Ready or not, America, here it comes! Ronald Reaganwear. Forget cowboy chic. Patriotic red and blue ties with R-B initials (for Reagan-Bush) will be in style Jan. 20, Inauguration Day -- along with silver tie-tack replicas of the presidential seal, matching gold cufflinks, designer scarves, Reagan umbrellas and nifty double-R tote bags.

They're all part of the bona-fide, sanctified and certified commemorative collection of assorted Reagan inauguration paraphernalia unveiled yesterday by the 1981 Presidential Inauguration Committee.

At past inaugurals, only a handful of memorabilia was for sale and few items cost more than $200. Reagan's committee, however, has launched an ambitious merchandising program -- listing 44 items for sale -- and has drafted big name entertainers, including Frank Sinatra, to hawk the collectibles.

Inaugural merchandise chairman Barry Zorthian, the Merchant Prince of the Reagan Era, believes his items can quench the demands of the most demanding connoisseur of Reagan regalia. There are Tiffany sterling silver trays, blue ice buckets, a Nancy Reagan porcelain rose by Boehm, gift books, and bald-eagle statues.

For $28, the committee even will sell you a splinter of wood from the platform where the 40th president will be sworn in. The wood, along with a $5 copper inaugural medal, will be encased in Lucite.

"We wanted to give people a wide range of items to choose from," explains Zorthian. "We also want to raise money a lot of money." Officials expect sales of memorabilia to raise $1 million. Reagan's inaugural is expected to cost from $6 million to $8 million.

Within days, television viewers will be urged by Johnny Carson, Ed McMahon and Ol' Blue Eyes to order a 16-page catalogue from the Inaugural Committee, which automatically will mail sales information to about 400,000 Republican Party enthusiasts.

Sinatra, who has been plugging Chrysler this season, will hawk the committee's red, white, and blue inaugural license tags that sell for $25 and are valid until March 15, 1981. For $10 more, the committee will personalize the tag -- as long as it's not too risque. So far, "We Won" is the raciest request.

Carson and McMahon will plug the committee's other big seller, the special inaugural medal, during their 30-second spots.
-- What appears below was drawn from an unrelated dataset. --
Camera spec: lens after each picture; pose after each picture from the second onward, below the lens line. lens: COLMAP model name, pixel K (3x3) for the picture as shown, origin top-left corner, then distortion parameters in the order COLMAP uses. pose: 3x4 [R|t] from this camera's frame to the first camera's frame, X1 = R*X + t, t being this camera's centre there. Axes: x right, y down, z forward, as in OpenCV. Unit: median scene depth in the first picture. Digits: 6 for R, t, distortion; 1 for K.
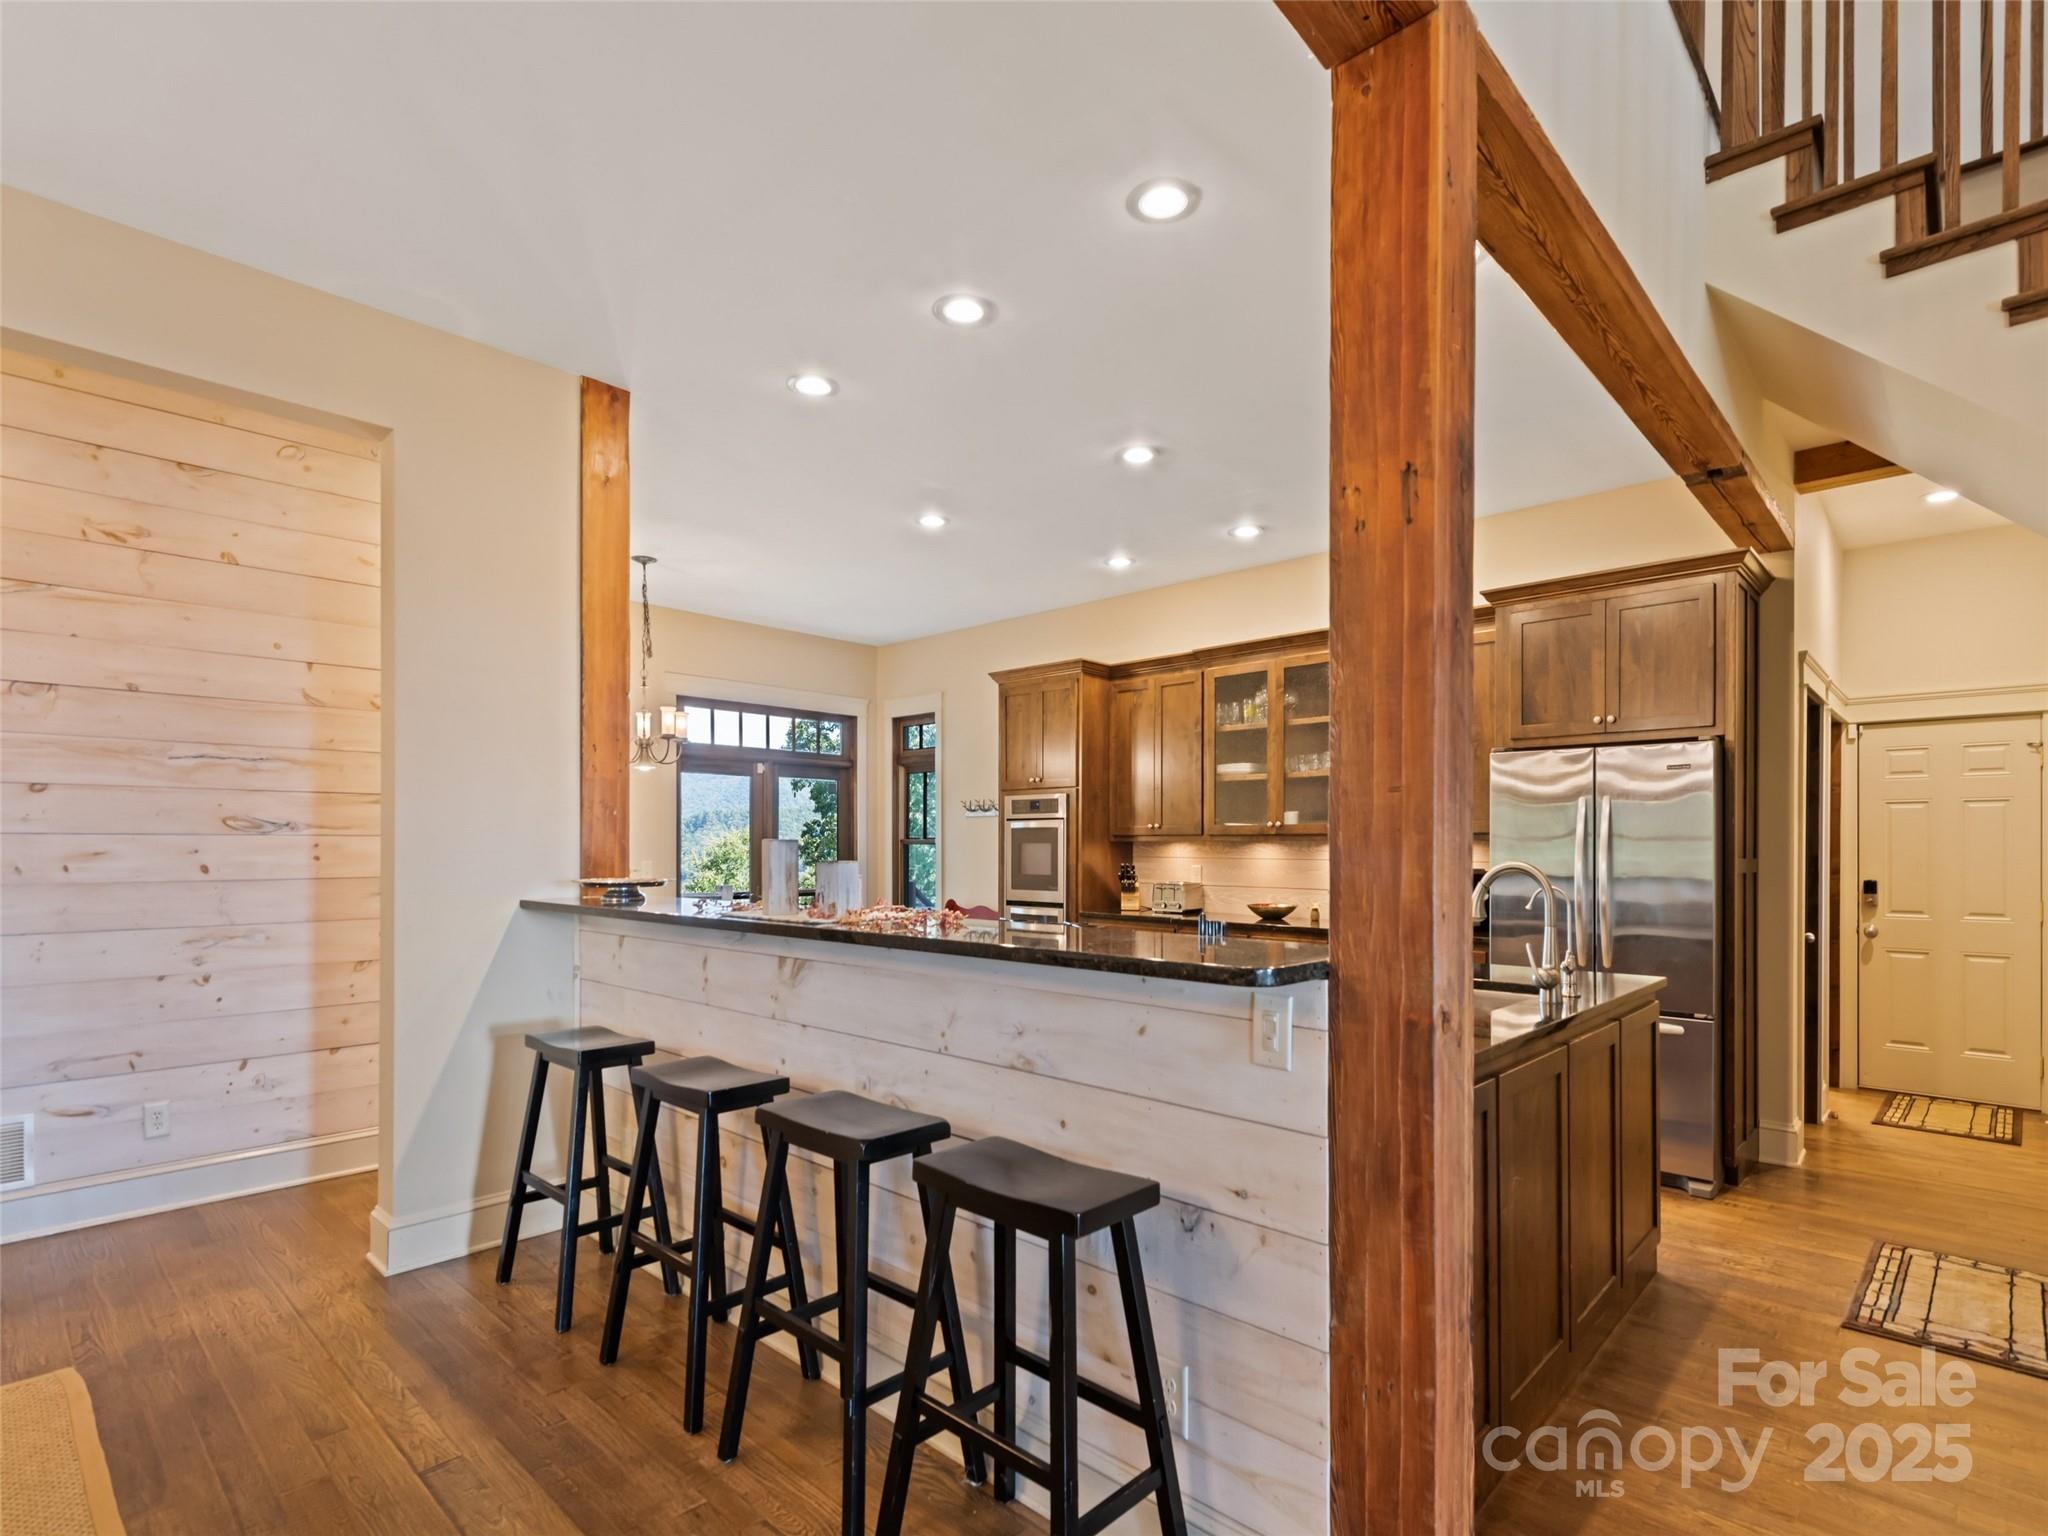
lens RADIAL K [[1022.9, 0, 996.9], [0, 1022.9, 833.8], [0, 0, 1]] dist [0.001856, 0.000268]
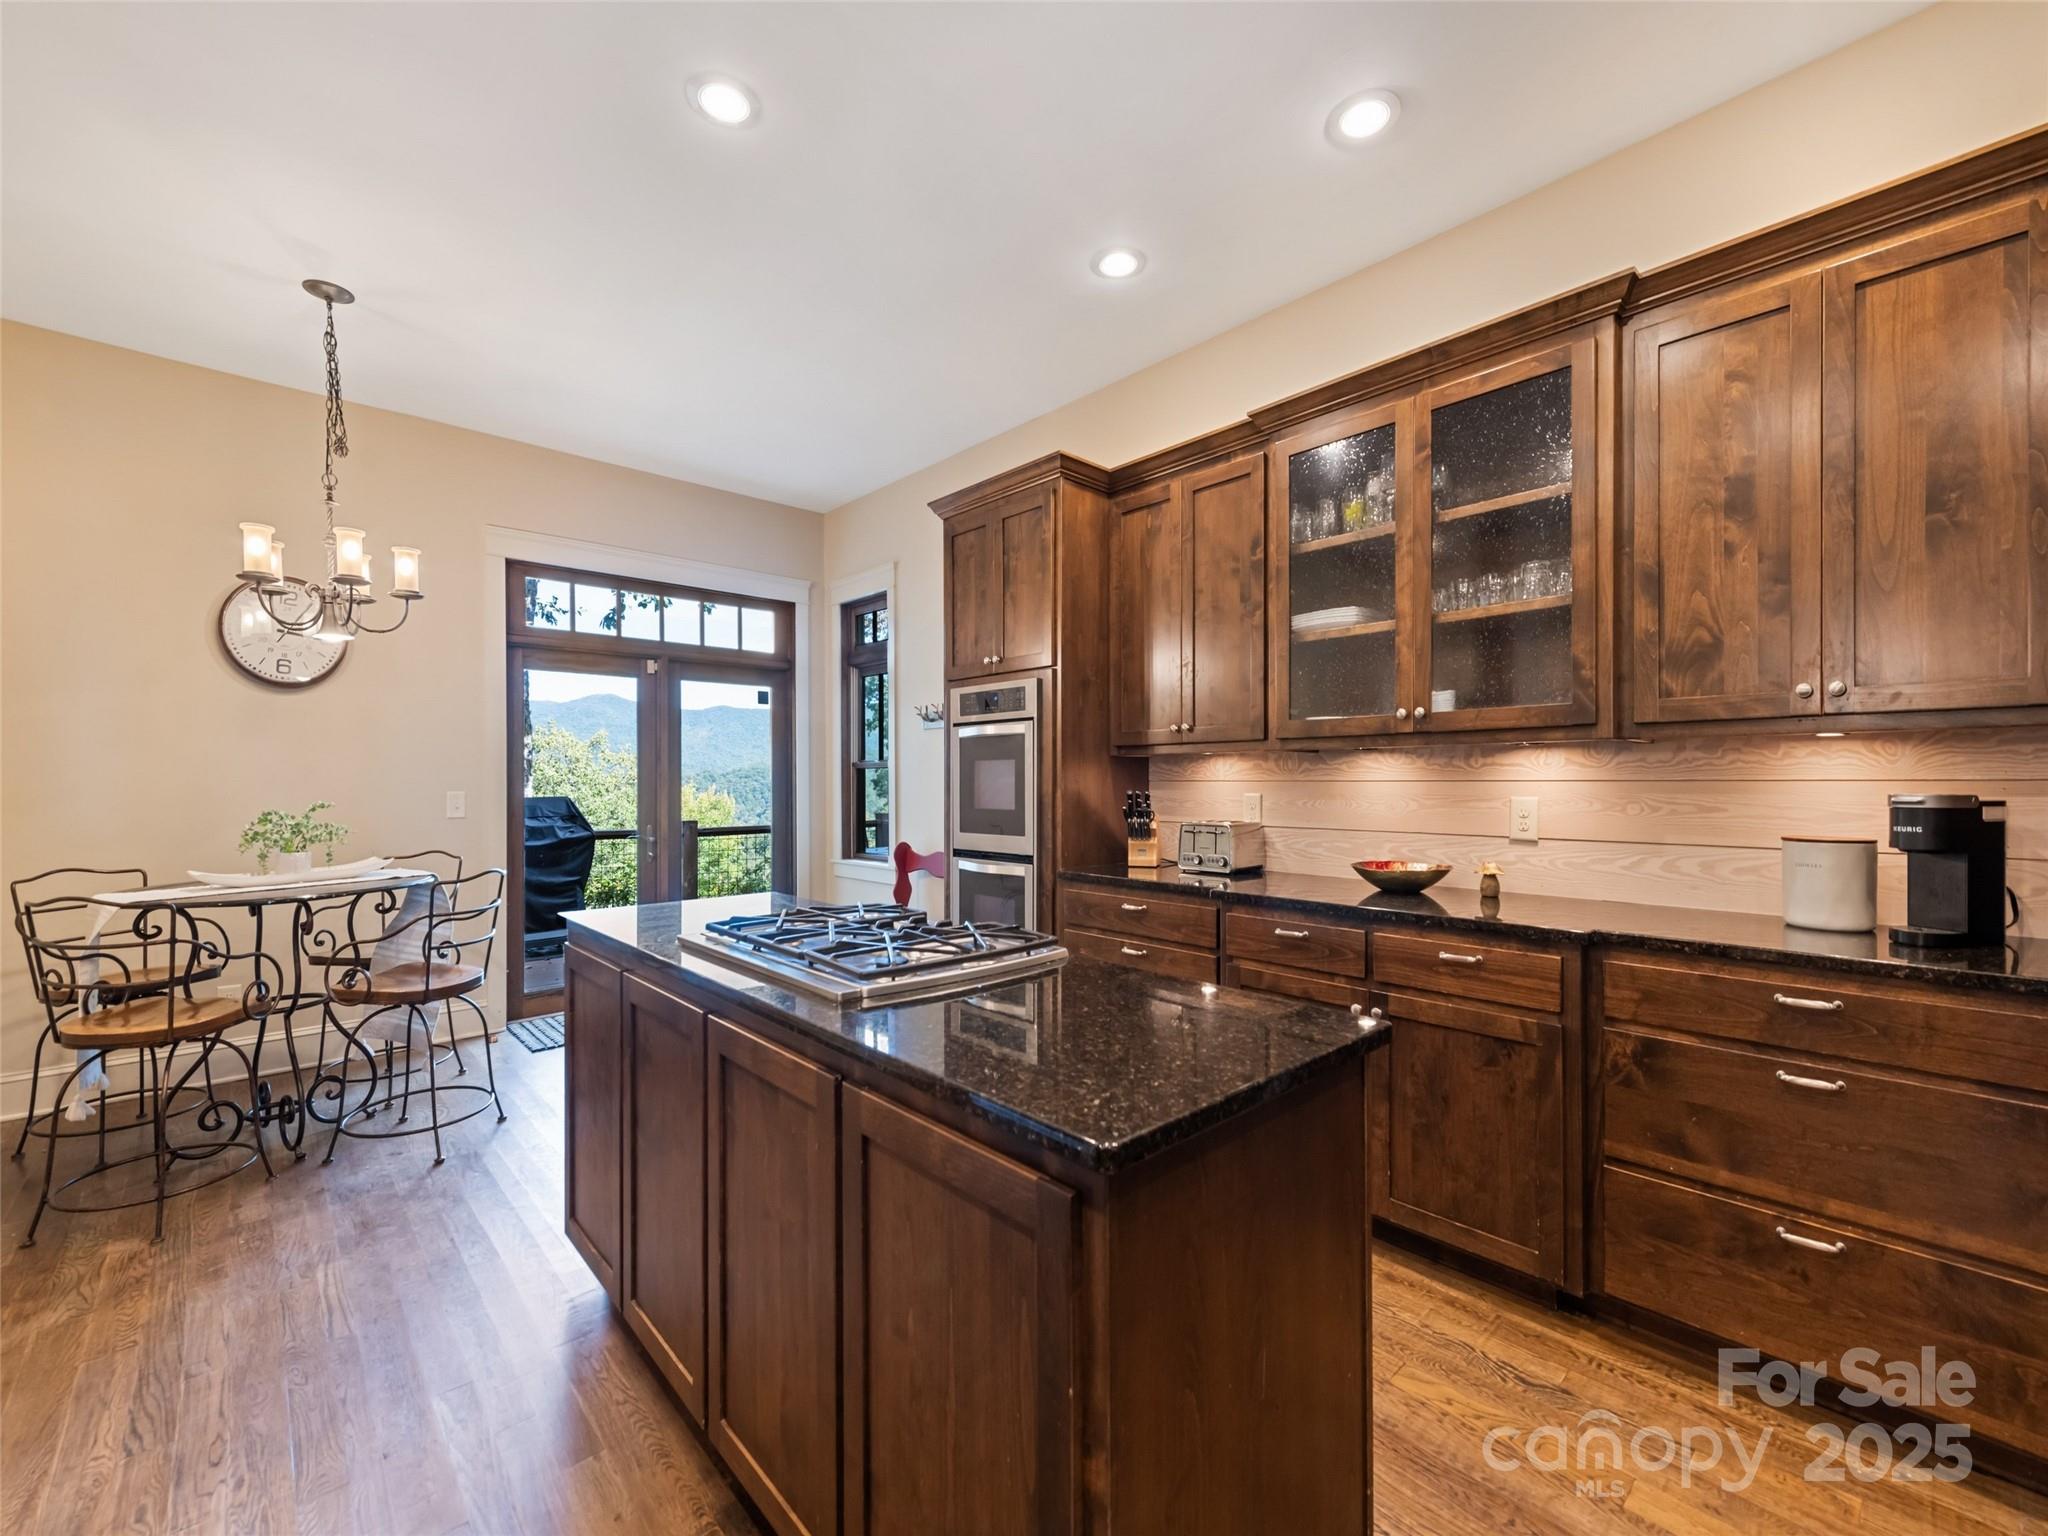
lens RADIAL K [[817.8, 0, 1026.4], [0, 817.8, 787.1], [0, 0, 1]] dist [0.002345, 0.000132]
pose [[0.999199, -0.006706, -0.039448, 0.079641], [0.007543, 0.999749, 0.021113, 0.015687], [0.039296, -0.021394, 0.998999, 0.504768]]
The entertainers did the commercials free of charge and rather than buying air time, the committee is asking television stations to broadcast the commercials as public service announcements. In return, committee officials will write a letter to the Federal Communications Commission, telling the FCC that the station provided a needed public service to the committee. While the FCC considers public service announcements when renewing station's licenses, an FCC spokesman said letters from the inaugrual committee would not carry "any significant weight."

The medals bear a portrait of Reagan created by Utah sculptor Edward J. Fraughton, who used a plaster cast, or life mask, of Reagan's face to mold an image which Zorthian claims Americans will either hate or love upon sight. The medals are available in copper for $5; bronze, $25; fine silver, $95; proof silver, $275; and gold, $975. The committee also is selling a deluxe set of the medals for $1,475.

The cheapest item for sale (besides the $5-copper medal) is an envelope postmarked Inauguation Day. It sells for $5 and will have a sketch of Reagan and Bush on it.

The most expensive item is a limited edition bronze replica of Frederick Remington's sculputre, "The Mountain Man." Cost: $1,875.

"It really doesn't have anything to do with the inauguration," said Zorthian, "except the president has been a fan of Remington for a long time and we felt someone might want to buy the replicas."

About a dozen of the 44 items, such as the license plates and medals, will be mass-produced. The exotic items, like a $600 crystal tetrahedron or six-inch Tiffany sterling silver tray at $550, will be produced upon demand, officials said. Most of the less expensive items will be available in Washington hotels and gift shops within two weeks, but few souvenir stand will be selling the inauguration merchandise, according to Ivan Scott, the committee's local merchandise coordinator, because the Reagan items are more expensive than buttons and T-shirts found at most stands.

The committee gets a different cut of the profit for each item it sells. Sales of the committee's $20 ties, which were designed by Alexandria artist Frankie Welch, net the committee $13.

Some of the companies supplying the committee with merchandise also are manufacturing items that have not been officially sanctioned. For example, Boehm, makers of those porcelain birds President Nixon loved to give foreign dignitaries, is selling its own gold-on-porcelain elephant complete with diamond eyes. The price: $1,500.

So what tidbits did Sinatra choose? What valuable collectibles did Carson grab? How many ties did McMahon buy? And what has Zorthian selected from his prime stock?

"Well, I don't know if they bought anything," Zorthian says, "but I'm going to order a license plate today when I have time."